■ Aim of the task ■
Tally the lines of the records that contain the string "έντερο", then give the total and nothing more.

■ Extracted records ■
====
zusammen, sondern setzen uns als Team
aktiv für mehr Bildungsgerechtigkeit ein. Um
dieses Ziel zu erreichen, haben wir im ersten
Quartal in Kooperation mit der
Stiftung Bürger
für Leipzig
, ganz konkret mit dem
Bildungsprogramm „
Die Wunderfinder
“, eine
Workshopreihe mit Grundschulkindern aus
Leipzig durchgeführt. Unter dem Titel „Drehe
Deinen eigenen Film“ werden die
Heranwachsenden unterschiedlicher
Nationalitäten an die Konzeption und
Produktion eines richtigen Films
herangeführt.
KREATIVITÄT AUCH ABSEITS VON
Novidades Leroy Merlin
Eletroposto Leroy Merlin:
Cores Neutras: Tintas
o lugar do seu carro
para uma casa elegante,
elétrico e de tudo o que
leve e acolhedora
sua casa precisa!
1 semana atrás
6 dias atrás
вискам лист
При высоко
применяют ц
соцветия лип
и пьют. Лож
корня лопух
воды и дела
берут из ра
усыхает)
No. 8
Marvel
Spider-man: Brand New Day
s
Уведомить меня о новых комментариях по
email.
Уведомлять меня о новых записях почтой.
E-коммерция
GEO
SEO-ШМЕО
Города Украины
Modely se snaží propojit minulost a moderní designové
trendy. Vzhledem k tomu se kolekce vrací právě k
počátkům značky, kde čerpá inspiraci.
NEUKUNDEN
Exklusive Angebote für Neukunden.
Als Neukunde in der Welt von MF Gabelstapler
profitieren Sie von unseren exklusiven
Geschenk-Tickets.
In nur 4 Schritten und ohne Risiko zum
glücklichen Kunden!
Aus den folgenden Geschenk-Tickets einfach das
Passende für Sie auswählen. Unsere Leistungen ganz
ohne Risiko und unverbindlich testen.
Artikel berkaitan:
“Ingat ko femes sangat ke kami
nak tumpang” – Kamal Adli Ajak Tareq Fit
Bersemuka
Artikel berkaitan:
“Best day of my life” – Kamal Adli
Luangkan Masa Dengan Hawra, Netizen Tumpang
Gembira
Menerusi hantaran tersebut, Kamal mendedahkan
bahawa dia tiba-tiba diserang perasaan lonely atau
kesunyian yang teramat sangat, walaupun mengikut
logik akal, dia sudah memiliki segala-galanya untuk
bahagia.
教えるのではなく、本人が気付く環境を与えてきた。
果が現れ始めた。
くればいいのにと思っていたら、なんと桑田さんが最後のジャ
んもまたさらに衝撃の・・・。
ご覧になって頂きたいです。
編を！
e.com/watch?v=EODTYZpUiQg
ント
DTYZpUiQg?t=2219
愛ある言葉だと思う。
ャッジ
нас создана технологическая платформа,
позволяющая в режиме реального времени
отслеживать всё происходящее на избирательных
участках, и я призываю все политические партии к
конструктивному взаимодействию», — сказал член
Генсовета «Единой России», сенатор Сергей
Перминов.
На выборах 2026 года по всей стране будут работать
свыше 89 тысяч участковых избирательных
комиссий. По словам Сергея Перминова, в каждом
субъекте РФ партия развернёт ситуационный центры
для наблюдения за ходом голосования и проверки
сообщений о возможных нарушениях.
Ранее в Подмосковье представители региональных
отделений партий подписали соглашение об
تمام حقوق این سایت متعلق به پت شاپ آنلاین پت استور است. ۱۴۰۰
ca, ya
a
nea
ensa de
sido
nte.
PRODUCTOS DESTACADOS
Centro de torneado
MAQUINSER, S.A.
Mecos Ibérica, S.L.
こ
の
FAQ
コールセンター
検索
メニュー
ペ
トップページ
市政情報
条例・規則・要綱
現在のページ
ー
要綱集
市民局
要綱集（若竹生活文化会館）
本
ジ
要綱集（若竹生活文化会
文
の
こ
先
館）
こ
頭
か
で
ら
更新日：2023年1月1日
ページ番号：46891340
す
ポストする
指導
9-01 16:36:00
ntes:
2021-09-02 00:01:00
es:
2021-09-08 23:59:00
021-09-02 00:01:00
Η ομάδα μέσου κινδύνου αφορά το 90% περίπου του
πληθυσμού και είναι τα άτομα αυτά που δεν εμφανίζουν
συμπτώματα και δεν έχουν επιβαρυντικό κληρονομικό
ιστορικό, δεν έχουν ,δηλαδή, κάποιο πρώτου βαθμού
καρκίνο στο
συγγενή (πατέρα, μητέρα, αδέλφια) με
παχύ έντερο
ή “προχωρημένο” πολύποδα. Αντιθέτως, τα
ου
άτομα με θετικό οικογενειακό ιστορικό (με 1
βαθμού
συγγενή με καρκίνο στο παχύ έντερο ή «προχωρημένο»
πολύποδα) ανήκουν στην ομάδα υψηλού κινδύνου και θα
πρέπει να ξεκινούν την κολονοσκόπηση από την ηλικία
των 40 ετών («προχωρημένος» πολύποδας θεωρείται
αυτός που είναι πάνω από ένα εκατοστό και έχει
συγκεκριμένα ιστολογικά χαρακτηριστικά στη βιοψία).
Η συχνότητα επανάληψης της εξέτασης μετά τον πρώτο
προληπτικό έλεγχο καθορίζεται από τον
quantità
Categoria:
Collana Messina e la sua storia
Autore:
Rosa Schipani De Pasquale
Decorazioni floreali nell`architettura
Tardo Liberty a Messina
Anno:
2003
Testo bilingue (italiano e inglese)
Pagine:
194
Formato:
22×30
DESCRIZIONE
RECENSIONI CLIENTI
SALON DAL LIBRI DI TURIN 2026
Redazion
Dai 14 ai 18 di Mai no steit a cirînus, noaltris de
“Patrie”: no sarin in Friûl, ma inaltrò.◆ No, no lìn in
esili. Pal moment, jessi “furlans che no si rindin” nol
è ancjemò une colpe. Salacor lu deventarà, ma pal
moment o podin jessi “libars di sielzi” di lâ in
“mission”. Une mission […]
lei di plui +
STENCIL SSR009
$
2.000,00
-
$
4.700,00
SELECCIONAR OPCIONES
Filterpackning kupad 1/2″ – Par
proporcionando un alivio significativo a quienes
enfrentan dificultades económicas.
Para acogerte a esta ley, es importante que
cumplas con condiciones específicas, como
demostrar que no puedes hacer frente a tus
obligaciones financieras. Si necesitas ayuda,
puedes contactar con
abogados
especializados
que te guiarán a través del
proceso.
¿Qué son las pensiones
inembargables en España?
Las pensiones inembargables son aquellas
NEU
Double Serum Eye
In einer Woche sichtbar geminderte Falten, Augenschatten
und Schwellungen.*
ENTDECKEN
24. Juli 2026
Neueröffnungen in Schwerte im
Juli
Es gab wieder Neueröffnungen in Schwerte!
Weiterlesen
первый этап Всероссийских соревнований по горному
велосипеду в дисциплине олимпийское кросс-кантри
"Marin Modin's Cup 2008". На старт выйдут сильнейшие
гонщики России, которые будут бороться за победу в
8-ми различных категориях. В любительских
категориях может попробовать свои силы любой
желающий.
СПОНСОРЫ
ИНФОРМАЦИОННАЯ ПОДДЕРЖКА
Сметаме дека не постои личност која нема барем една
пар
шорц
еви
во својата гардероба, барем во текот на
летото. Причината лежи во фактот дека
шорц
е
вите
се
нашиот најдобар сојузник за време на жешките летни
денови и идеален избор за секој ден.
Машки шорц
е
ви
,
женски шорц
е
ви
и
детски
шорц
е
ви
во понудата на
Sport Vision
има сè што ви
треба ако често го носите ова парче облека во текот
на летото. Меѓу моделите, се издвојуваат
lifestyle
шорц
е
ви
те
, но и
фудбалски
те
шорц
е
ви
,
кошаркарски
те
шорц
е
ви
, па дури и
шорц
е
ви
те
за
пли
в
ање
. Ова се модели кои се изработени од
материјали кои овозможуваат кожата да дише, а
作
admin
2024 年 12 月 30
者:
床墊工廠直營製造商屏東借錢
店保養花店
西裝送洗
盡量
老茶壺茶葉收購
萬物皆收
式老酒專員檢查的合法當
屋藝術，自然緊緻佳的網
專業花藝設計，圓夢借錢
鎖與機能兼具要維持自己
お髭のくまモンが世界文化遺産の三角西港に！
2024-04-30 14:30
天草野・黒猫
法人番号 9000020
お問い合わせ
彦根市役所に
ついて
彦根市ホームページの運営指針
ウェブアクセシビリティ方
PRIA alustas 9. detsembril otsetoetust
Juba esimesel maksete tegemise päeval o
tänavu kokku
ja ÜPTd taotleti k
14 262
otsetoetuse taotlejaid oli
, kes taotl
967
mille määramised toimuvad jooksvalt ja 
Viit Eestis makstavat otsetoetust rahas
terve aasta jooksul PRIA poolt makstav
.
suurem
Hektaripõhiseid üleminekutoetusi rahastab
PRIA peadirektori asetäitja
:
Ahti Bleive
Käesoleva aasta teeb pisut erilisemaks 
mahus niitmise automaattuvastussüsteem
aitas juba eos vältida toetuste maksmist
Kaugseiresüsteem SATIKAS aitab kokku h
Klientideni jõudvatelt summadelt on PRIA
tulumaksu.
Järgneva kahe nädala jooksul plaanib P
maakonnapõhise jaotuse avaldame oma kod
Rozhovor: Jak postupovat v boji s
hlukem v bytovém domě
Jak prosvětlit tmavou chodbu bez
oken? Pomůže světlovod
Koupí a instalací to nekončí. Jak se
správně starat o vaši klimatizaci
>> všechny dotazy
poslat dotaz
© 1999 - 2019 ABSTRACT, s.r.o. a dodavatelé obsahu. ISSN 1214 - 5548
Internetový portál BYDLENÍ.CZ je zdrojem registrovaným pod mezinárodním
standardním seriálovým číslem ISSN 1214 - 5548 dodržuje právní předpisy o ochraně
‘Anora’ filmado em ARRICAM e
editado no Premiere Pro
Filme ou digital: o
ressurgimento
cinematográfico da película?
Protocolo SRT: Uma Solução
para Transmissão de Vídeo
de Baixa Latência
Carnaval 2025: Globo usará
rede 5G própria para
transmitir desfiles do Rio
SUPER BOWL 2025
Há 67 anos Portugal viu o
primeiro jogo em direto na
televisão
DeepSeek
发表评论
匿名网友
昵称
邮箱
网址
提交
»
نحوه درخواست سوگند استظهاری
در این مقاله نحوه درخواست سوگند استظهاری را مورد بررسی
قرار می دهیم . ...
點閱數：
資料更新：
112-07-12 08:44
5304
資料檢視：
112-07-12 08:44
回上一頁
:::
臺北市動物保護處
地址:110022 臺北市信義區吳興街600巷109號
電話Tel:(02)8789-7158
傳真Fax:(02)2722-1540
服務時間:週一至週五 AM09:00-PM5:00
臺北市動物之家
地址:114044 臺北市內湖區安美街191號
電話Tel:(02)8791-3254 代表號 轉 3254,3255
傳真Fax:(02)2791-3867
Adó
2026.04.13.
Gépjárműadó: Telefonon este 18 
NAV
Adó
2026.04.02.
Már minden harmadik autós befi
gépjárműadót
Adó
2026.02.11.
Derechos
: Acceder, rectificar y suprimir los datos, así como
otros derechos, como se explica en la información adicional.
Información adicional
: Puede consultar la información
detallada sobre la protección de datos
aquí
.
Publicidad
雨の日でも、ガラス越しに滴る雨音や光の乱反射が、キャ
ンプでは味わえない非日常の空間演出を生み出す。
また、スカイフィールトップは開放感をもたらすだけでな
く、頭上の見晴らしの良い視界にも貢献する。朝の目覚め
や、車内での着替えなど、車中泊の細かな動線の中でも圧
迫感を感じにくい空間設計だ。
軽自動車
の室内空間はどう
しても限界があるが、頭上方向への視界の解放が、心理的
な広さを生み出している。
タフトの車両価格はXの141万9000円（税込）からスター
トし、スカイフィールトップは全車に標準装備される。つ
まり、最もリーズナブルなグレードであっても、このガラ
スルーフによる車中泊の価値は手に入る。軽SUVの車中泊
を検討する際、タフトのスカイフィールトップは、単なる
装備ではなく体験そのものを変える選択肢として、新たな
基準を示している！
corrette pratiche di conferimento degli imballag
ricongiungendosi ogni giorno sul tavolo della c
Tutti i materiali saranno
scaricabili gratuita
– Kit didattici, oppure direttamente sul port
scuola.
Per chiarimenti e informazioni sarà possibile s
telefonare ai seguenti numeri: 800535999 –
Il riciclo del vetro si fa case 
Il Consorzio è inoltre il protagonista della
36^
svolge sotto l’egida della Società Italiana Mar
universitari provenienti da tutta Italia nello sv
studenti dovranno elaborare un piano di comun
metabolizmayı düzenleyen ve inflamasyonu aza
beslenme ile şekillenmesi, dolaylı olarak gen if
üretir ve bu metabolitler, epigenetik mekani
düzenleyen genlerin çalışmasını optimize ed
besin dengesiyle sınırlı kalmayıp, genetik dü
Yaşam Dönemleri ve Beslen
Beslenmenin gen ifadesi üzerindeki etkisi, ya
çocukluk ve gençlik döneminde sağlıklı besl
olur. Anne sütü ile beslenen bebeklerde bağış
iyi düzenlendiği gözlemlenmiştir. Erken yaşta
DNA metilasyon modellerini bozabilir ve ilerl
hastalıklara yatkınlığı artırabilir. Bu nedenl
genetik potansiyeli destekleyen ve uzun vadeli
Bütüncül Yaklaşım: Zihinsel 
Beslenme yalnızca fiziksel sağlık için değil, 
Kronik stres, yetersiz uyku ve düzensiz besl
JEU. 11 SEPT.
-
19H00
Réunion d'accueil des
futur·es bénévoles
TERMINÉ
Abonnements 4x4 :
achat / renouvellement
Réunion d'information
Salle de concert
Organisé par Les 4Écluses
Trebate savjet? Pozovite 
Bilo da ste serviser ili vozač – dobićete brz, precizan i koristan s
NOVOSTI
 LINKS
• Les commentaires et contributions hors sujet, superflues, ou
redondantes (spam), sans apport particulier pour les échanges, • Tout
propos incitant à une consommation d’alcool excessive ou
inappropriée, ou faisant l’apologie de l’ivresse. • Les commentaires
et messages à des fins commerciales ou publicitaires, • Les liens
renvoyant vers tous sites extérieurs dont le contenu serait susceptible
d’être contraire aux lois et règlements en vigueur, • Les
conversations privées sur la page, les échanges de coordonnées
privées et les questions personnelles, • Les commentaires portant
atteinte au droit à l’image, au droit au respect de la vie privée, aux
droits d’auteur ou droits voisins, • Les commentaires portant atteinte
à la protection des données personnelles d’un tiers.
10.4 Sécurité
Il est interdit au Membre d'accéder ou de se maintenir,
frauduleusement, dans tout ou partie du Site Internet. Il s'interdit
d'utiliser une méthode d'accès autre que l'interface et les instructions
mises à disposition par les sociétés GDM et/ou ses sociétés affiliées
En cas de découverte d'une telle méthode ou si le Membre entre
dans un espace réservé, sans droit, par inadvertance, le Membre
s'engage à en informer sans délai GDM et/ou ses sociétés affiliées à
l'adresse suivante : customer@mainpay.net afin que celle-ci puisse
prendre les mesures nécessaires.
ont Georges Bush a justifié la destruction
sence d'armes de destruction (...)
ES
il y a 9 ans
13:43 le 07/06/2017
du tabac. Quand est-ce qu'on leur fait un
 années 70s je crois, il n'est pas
====
■ Problem solution ■
2